Une vue de Corbera d’Ebre (province de Tarragona) laissé en l’état, à titre de souvenir après les combats (juillet à novembre 1938), comme l’a été Belchite (province de Zaragoza). A Belchite comme à Corbera d’Ebre, un pueblo nuevo a été édifié à côté des ruines :

https://www.youtube.com/watch?v=oeTfu8ENZEs

 

La part la plus belle de l’œuvre de Rafael García Serrano est celle des débuts, des œuvres directement inspirées de la guerre, avec ces trois ouvrages : « Eugenio o proclamación de la primavera », « La fiel infantería » (son meilleur livre) et « Plaza del Castillo ». Le premier de ces livres est dédié à José Antonio Primo de Rivera. Ces écrits s’inscrivent dans le meilleur de la littérature phalangiste, dont « Vida de Sócrates » d’Antonio Tovar, considéré par José-Carlos Mainer comme l’œuvre phalangiste par excellence. « La fiel infantería » rend compte de l’implication de Rafael García Serrano dans la bataille de l’Ebre. Ce livre reste une référence avec « Pascal Duarte » de Camilio José Cela pour l’étude des représentants du terrible. C’est un document essentiel, par le style d’abord, mais aussi parce qu’il rend compte de la plus vaste bataille de la Guerre Civile d’Espagne (de la fin juillet à la mi-novembre 1938).
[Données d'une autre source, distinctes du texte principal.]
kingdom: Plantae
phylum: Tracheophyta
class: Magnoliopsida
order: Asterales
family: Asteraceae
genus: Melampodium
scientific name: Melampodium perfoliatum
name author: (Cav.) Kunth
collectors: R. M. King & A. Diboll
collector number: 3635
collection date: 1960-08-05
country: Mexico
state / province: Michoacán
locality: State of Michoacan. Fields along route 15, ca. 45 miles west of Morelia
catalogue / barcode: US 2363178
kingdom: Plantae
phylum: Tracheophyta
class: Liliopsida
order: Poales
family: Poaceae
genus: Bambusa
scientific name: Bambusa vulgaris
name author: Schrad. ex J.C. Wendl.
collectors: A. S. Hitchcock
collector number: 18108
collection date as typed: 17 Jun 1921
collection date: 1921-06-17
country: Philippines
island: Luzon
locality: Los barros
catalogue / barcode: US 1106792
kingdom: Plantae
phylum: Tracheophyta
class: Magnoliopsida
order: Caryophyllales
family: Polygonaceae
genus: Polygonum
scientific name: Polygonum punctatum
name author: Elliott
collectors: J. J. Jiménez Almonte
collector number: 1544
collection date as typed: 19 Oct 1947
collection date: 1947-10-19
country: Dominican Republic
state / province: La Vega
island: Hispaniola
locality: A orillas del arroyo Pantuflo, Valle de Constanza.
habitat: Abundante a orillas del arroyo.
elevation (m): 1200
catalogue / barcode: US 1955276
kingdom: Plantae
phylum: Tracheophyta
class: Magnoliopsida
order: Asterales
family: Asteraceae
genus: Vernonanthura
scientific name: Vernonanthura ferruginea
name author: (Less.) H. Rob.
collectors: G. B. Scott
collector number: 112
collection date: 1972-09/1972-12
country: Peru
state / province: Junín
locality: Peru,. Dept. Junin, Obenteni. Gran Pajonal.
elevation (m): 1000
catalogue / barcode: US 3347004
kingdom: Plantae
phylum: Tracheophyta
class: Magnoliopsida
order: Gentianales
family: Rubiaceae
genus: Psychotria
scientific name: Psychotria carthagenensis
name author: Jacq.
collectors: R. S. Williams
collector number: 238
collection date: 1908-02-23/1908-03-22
Outre sa beauté formelle, « La fiel infantería » appuie les conclusions de certains historiens selon lesquels la rébellion contre la République ne fut pas une réaction phalangiste à la soviétisation de la société mais au parlementarisme, à l’ordre bourgeois, au cosmopolitisme des villes, à la démocratie. A noter que ce roman ne fut pas vraiment bien accueilli par les autorités ecclésiastiques, considérant son style, son « lenguaje fuerte ». Jusqu’en 1958, rien ne fut fait pour le promouvoir. Il lui fallut attendre que le franquisme ait neutralisé la fièvre phalangiste et que le souvenir de José Antonio Primo de Rivera se soit estompé.